Go through the lines below. Copy those with "patterned".

(Data provided Opens)

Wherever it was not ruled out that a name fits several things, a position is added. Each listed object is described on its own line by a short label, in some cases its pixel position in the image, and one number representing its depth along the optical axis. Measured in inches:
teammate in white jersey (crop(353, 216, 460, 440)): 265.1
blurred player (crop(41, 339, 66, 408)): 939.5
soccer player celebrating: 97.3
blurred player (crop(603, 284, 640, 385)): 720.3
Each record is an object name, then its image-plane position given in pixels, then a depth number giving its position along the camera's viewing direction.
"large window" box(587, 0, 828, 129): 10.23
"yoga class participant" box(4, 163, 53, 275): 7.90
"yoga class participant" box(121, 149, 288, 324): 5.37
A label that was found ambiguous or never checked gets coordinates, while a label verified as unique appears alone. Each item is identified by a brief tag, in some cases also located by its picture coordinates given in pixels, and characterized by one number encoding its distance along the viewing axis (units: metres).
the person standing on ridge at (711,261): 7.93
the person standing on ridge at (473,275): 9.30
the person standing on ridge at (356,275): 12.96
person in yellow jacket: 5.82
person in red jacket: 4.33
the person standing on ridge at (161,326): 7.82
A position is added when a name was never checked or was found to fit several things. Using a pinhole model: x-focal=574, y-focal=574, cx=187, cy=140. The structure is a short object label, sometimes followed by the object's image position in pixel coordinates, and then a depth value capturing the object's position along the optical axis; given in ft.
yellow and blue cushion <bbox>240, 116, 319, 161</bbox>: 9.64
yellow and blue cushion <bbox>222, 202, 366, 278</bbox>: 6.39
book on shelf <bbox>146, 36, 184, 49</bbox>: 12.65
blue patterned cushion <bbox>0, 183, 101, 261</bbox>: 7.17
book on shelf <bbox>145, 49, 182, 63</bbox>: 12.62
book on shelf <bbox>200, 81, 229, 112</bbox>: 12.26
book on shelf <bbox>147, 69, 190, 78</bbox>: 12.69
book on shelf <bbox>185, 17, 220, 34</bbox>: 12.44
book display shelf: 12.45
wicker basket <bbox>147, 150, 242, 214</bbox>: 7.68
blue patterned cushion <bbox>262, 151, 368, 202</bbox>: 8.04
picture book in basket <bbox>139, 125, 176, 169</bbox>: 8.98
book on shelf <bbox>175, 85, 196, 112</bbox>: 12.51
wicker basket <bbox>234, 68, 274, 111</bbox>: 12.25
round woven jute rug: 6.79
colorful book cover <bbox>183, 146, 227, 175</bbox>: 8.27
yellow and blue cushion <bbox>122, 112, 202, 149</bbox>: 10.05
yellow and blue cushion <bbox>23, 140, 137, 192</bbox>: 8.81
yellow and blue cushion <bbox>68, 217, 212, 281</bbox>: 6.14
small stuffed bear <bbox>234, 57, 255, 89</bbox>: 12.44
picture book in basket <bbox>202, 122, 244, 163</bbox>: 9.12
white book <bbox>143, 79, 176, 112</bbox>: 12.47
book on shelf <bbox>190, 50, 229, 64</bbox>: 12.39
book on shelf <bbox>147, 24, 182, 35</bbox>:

(Data provided Closes)

Response to this task –
blue patterned cushion <bbox>0, 183, 101, 261</bbox>: 7.17
blue patterned cushion <bbox>262, 151, 368, 202</bbox>: 8.04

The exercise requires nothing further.